Пьер, стараясь до поры не привлекать к себе внимания, быстро шел к своей палатке. Кто-то узнавал его и в спину неслось:
– Эй, Пьер! Ты что, уже вернулся? Что там произошло? Ты слышишь нас?
«Потом, все потом». Если он увязнет в разговоре с десятком жителей, ему не дадут выступить перед двумя сотнями. Филипп быстро сообразит, в чем дело, и с помощью подручных просто выдернет парня из толпы. Значит, надо собрать всю станцию.

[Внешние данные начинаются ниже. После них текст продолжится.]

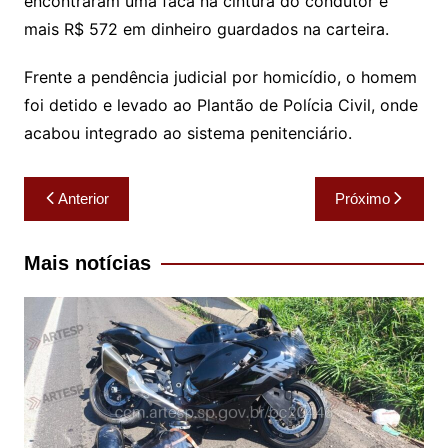
encontraram uma faca na cintura do condutor e
mais R$ 572 em dinheiro guardados na carteira.
Frente a pendência judicial por homicídio, o homem
foi detido e levado ao Plantão de Polícia Civil, onde
acabou integrado ao sistema penitenciário.
Navegação
Anterior
Próximo
de
Post
Mais notícias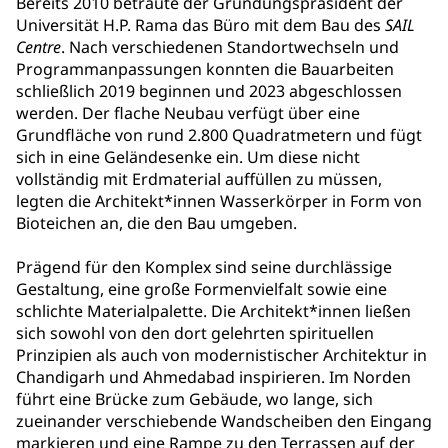
Bereits 2010 betraute der Gründungspräsident der
Universität H.P. Rama das Büro mit dem Bau des
SAIL
Centre
. Nach verschiedenen Standortwechseln und
Programmanpassungen konnten die Bauarbeiten
schließlich 2019 beginnen und 2023 abgeschlossen
werden. Der flache Neubau verfügt über eine
Grundfläche von rund 2.800 Quadratmetern und fügt
sich in eine Geländesenke ein. Um diese nicht
vollständig mit Erdmaterial auffüllen zu müssen,
legten die Architekt*innen Wasserkörper in Form von
Bioteichen an, die den Bau umgeben.
Prägend für den Komplex sind seine durchlässige
Gestaltung, eine große Formenvielfalt sowie eine
schlichte Materialpalette. Die Architekt*innen ließen
sich sowohl von den dort gelehrten spirituellen
Prinzipien als auch von modernistischer Architektur in
Chandigarh und Ahmedabad inspirieren. Im Norden
führt eine Brücke zum Gebäude, wo lange, sich
zueinander verschiebende Wandscheiben den Eingang
markieren und eine Rampe zu den Terrassen auf der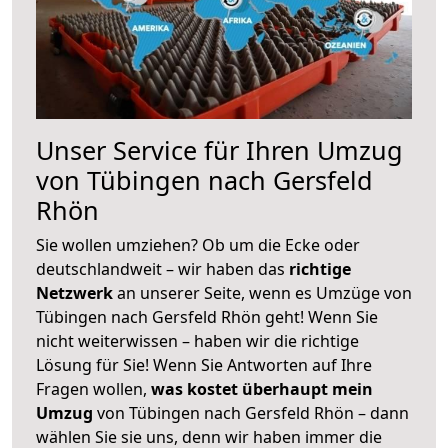
Unser Service für Ihren Umzug
von Tübingen nach Gersfeld
Rhön
Sie wollen umziehen? Ob um die Ecke oder
deutschlandweit – wir haben das
richtige
Netzwerk
an unserer Seite, wenn es Umzüge von
Tübingen nach Gersfeld Rhön geht! Wenn Sie
nicht weiterwissen – haben wir die richtige
Lösung für Sie! Wenn Sie Antworten auf Ihre
Fragen wollen,
was kostet überhaupt mein
Umzug
von Tübingen nach Gersfeld Rhön – dann
wählen Sie sie uns, denn wir haben immer die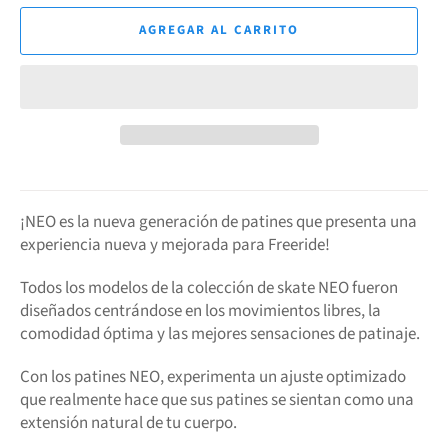
AGREGAR AL CARRITO
¡NEO es la nueva generación de patines que presenta una
experiencia nueva y mejorada para Freeride!
Todos los modelos de la colección de skate NEO fueron
diseñados centrándose en los movimientos libres, la
comodidad óptima y las mejores sensaciones de patinaje.
Con los patines NEO, experimenta un ajuste optimizado
que realmente hace que sus patines se sientan como una
extensión natural de tu cuerpo.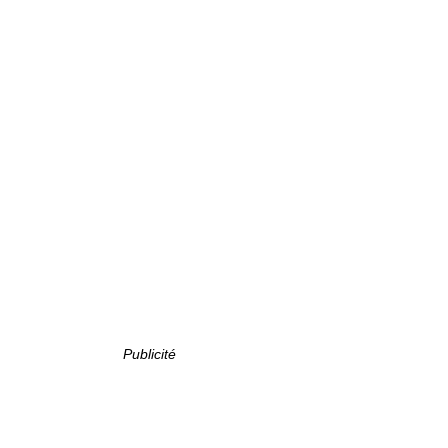
Publicité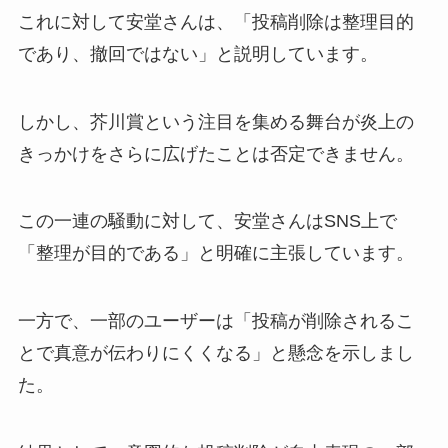
これに対して安堂さんは、「投稿削除は整理目的
であり、撤回ではない」と説明しています。
しかし、芥川賞という注目を集める舞台が炎上の
きっかけをさらに広げたことは否定できません。
この一連の騒動に対して、安堂さんはSNS上で
「整理が目的である」と明確に主張しています。
一方で、一部のユーザーは「投稿が削除されるこ
とで真意が伝わりにくくなる」と懸念を示しまし
た。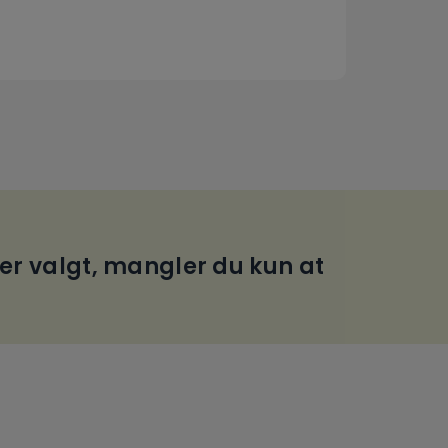
 er valgt, mangler du kun at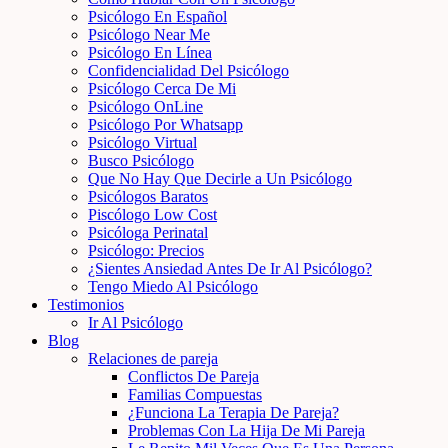
Psicólogo En Español
Psicólogo Near Me
Psicólogo En Línea
Confidencialidad Del Psicólogo
Psicólogo Cerca De Mi
Psicólogo OnLine
Psicólogo Por Whatsapp
Psicólogo Virtual
Busco Psicólogo
Que No Hay Que Decirle a Un Psicólogo
Psicólogos Baratos
Piscólogo Low Cost
Psicóloga Perinatal
Psicólogo: Precios
¿Sientes Ansiedad Antes De Ir Al Psicólogo?
Tengo Miedo Al Psicólogo
Testimonios
Ir Al Psicólogo
Blog
Relaciones de pareja
Conflictos De Pareja
Familias Compuestas
¿Funciona La Terapia De Pareja?
Problemas Con La Hija De Mi Pareja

Пьер раскрыл кофр и бережно, как величайшее сокровище, извлек аккордеон. Руки привычно скользнули в ременные петли, пальцы мягко пробежались по кнопкам и тронули желтые, будто кофейная пенка, отполированные до блеска клавиши. С аккордеоном наперевес, будто с ручным пулеметом, Пьер решительно вышел из палатки.
Старый Себастьян учил приемного сына: «Хорошее вино разогреет кровь, красивая женщина сподвигнет на безрассудство, творящаяся несправедливость сожмет кулаки, но только одно сочетает все разом – это «Марсельеза». Гимн французского народа, наше национальное достояние. Не играй ее по пустякам, сынок. Береги для случая. Но если играешь, играй как в последний раз».
Сквозь едва слышный стук дизель-генератора, шуршание ног по платформам и шелест палаточного брезента под сводами станции вдруг зазвучала музыка.